### EXCERPTED RECORDS
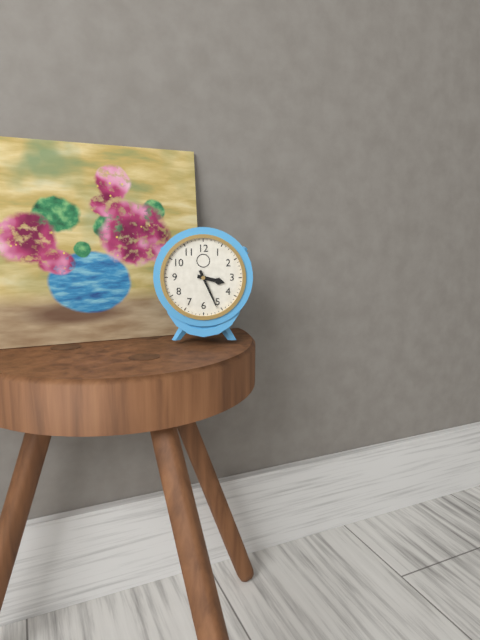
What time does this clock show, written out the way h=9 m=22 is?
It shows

--

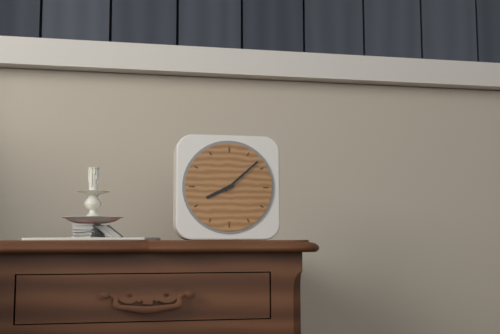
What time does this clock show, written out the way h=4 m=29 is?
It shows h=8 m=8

---

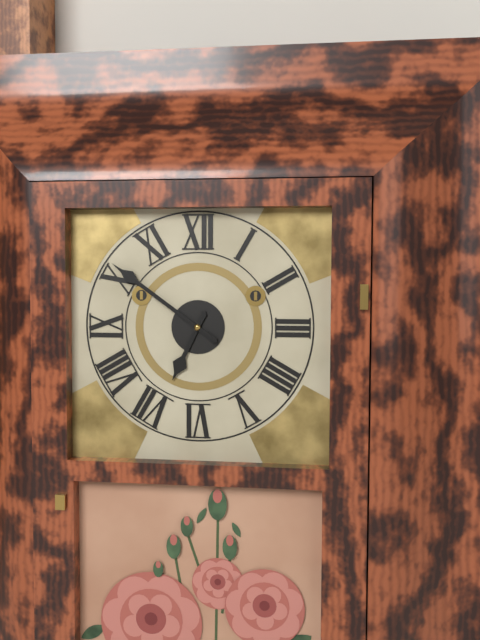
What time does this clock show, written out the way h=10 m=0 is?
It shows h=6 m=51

### STATED GOAL
Can you reproduce, word for word, the lines starting with the line containing "What time does this clock show, written out the way h=10" and going on through the line containing "It shows h=6 m=51"?

### REPLY TO THE EXERCISE
What time does this clock show, written out the way h=10 m=0 is?
It shows h=6 m=51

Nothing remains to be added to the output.